Gordon, Neil and I went to the library yesterday, as is our Thursday tradition. I do love the IFPL-- I have such fond memories of spending time there "researching" in junior high and high school, and now love going there each week for pre-school story time. If you live in Idaho Falls, have a child between 3-5, no other plans on Thursday mornings, and are NOT taking advantage of this fabulous half hour, well, you must come. This week's topic was Autumn and we read books, sang songs, did finger plays, and, of course, made a fun leafy craft.
While at the library, I was reminded that I've been wanting to recommend a couple of good reads to you. I wish I had a book club here-- I may just start one. Both of these books were great in that I wanted so badly to discuss them with someone right away.
The Year of Living Bibically by A.J. Jacobs, was actually given to Chris by a former co-worker at the HJ in Logan, but I'm the one who read it. The book is about what it sounds like: A.J. Jacobs commits to living the laws of the Bible as literally as possible for one full year. He is a self-proclaimed agnostic at the beginning of the book, and reading his memoir is both hilarious and touching. I adore his writing style and found myself both laughing out loud and thinking those deep, self-introspective thoughts long after I was finished reading.
I was absolutely impressed with Mr. Jacobs' dedication to research-- the man read several different translations of the Bible, spoke to leaders of different sects, even participated in some eyebrow-raising rituals in his efforts to understand the literal meaning of Biblical law. (Sidenote: this sounds like my Father-in-Law, Gary, who could rival A.J. Jacobs in his own Bible studies!) My one criticism is that he never fully engrossed himself in the New Testament side of things, but I thought that was understandable given that his background is Jewish. I felt very satisfied with his conclusions, particularly his respect and humility for his own forefathers and their faith.
I had to wonder: do we, as religious people, give as much time and true dedication to living our own religions as this man did to his year? Sure, he did have a book deadline and most certainly a hefty advance riding on his account, but don't we have something even more important... I don't know, say eternal salvation? Anyway, if you were sitting here with me, we could discuss.
P.S. A.J. Jacobs mentions, in his section on vanity, his propensity to Google himself, so if he happens upon this post in one of his ego-building sessions and wants to leave a shout-out to a Mormon chick in Idaho, that would be sweet!

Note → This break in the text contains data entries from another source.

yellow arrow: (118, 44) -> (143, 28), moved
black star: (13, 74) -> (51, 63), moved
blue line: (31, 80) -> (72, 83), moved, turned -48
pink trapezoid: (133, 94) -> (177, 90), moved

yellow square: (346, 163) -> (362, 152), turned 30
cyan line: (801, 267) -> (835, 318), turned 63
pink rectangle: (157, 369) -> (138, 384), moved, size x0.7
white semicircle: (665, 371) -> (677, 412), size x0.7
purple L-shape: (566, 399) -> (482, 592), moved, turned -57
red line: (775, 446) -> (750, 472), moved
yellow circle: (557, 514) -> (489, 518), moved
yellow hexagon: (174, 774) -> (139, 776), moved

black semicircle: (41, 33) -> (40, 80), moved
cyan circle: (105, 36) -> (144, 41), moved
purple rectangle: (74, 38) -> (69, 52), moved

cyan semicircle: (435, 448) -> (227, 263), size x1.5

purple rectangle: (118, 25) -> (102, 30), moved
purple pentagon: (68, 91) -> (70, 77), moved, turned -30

My second book, Shakespeare's Kitchen, by Lore Segal, was one I picked up randomly on one of our recent library trips (okay, so I was drawn by the "Pulitzer Nominated" sticker on the front cover) and another I definitely recommend.
This book is actually a collection of 13 short stories, all related to each other. It reminds me a little bit of Interpreter of Maladies in the short story aspect, and in the way that it was moving in a very subtle way.
Here is something I loved about this book: there are no "good" or "bad" characters, or even events. I would even go so far as to say that there is no real protagonist or antagonist either, just a mix of characters who are very real in their actions and motivations. I know this sounds so vague... what I really want is for you to read this book, then call me up so we can talk about morality and justification and loss and friendship.
I did get another book yesterday, but so far, I'm not enjoying it. I was looking for a lighter read, but I think I may have gone too far and gotten something just plain dumb. I know, I'm a snob. I can't help it! But hey, at least I'm not posting the title and a snotty review! I'll keep my eye out for some other good reads and let you know when I find them.
In the mean time, anyone want to start a book club?